## Exercise brief
Skip all lines in the entries below that come before the one containing "right shoulder: (512, 239, 6)". Repeat that line and the rest exactly.

[Named joint coordinates]

────────

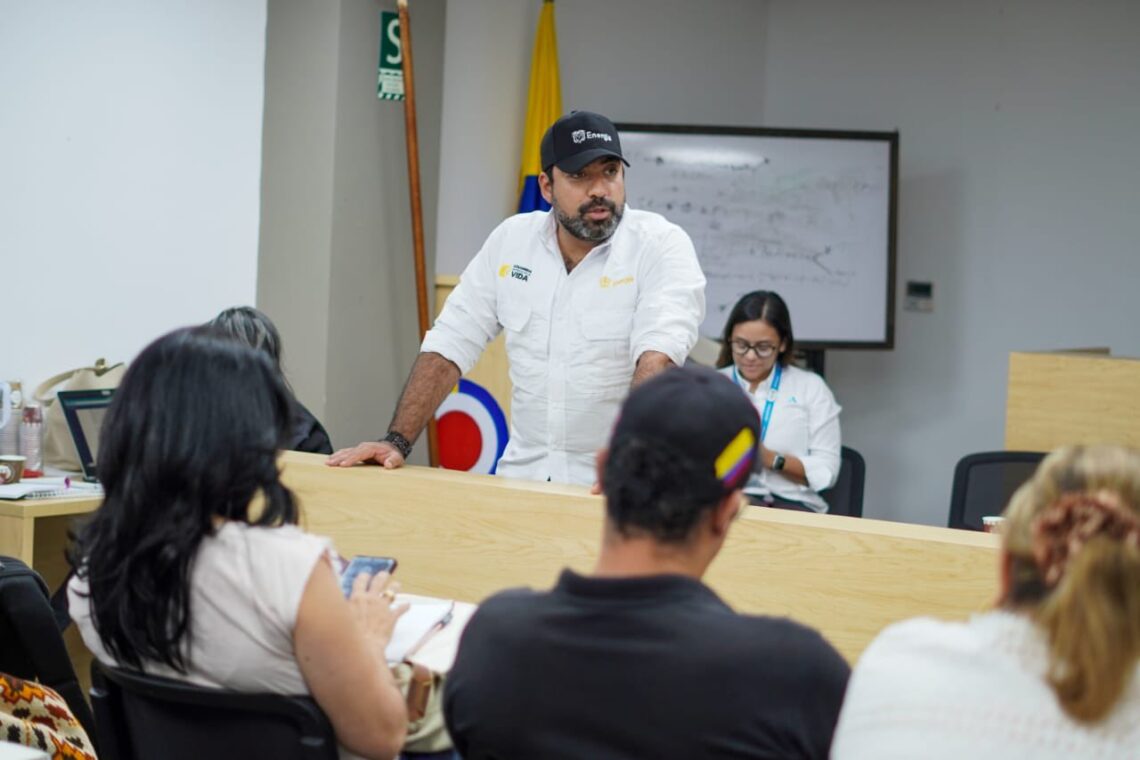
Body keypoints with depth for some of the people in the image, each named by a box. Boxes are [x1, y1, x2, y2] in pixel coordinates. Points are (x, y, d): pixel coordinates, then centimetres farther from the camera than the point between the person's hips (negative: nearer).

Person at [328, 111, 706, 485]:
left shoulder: (662, 246, -8)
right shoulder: (512, 239, 6)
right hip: (524, 475, 3)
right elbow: (451, 344, 6)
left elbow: (657, 357, -22)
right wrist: (397, 441, -3)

────────

## Solution
right shoulder: (512, 239, 6)
right hip: (524, 475, 3)
right elbow: (451, 344, 6)
left elbow: (657, 357, -22)
right wrist: (397, 441, -3)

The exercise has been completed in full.